[Saved entries]
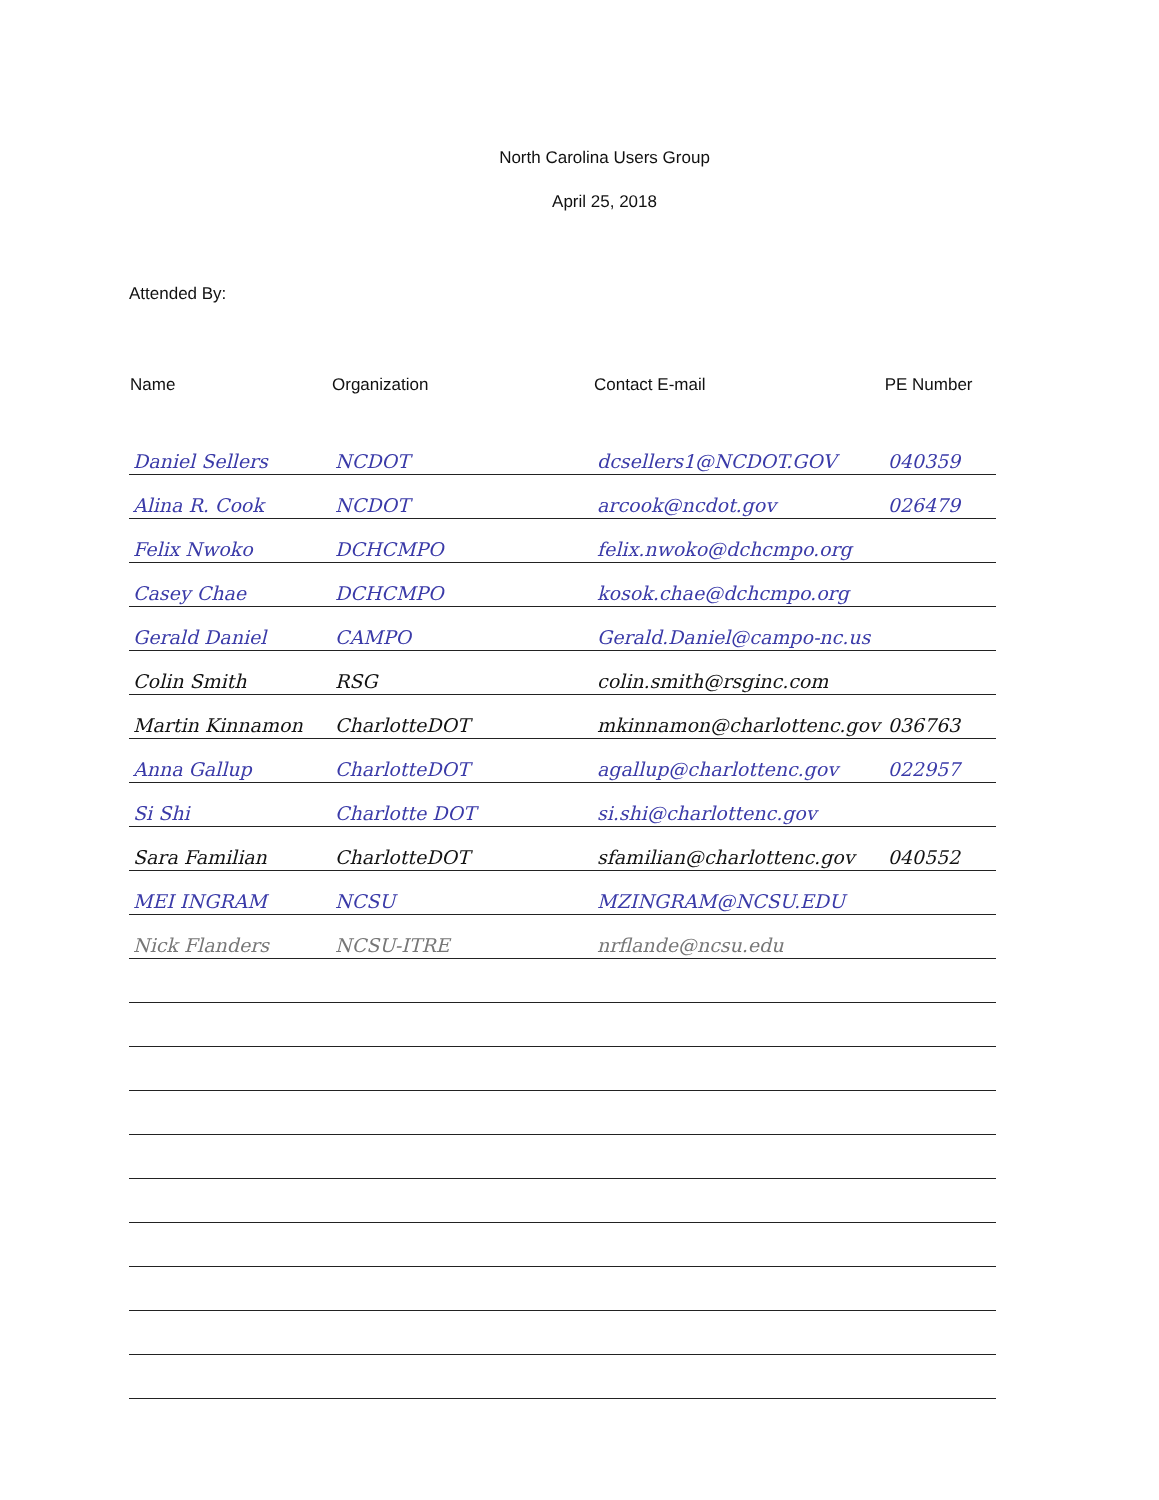North Carolina Users Group
April 25, 2018
Attended By:
| Name | Organization | Contact E-mail | PE Number |
| --- | --- | --- | --- |
| Daniel Sellers | NCDOT | dcsellers1@NCDOT.GOV | 040359 |
| Alina R. Cook | NCDOT | arcook@ncdot.gov | 026479 |
| Felix Nwoko | DCHCMPO | felix.nwoko@dchcmpo.org | |
| Casey Chae | DCHCMPO | kosok.chae@dchcmpo.org | |
| Gerald Daniel | CAMPO | Gerald.Daniel@campo-nc.us | |
| Colin Smith | RSG | colin.smith@rsginc.com | |
| Martin Kinnamon | CharlotteDOT | mkinnamon@charlottenc.gov | 036763 |
| Anna Gallup | CharlotteDOT | agallup@charlottenc.gov | 022957 |
| Si Shi | Charlotte DOT | si.shi@charlottenc.gov | |
| Sara Familian | CharlotteDOT | sfamilian@charlottenc.gov | 040552 |
| MEI INGRAM | NCSU | MZINGRAM@NCSU.EDU | |
| Nick Flanders | NCSU-ITRE | nrflande@ncsu.edu | |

• [ACTION ITEM] Set down all the entries exactly as they appear, but skip any pictures.

• [RESPONSE TO THE EXERCISE]
North Carolina Users Group
April 25, 2018
Attended By:
| Name | Organization | Contact E-mail | PE Number |
| --- | --- | --- | --- |
| Daniel Sellers | NCDOT | dcsellers1@NCDOT.GOV | 040359 |
| Alina R. Cook | NCDOT | arcook@ncdot.gov | 026479 |
| Felix Nwoko | DCHCMPO | felix.nwoko@dchcmpo.org | |
| Casey Chae | DCHCMPO | kosok.chae@dchcmpo.org | |
| Gerald Daniel | CAMPO | Gerald.Daniel@campo-nc.us | |
| Colin Smith | RSG | colin.smith@rsginc.com | |
| Martin Kinnamon | CharlotteDOT | mkinnamon@charlottenc.gov | 036763 |
| Anna Gallup | CharlotteDOT | agallup@charlottenc.gov | 022957 |
| Si Shi | Charlotte DOT | si.shi@charlottenc.gov | |
| Sara Familian | CharlotteDOT | sfamilian@charlottenc.gov | 040552 |
| MEI INGRAM | NCSU | MZINGRAM@NCSU.EDU | |
| Nick Flanders | NCSU-ITRE | nrflande@ncsu.edu | |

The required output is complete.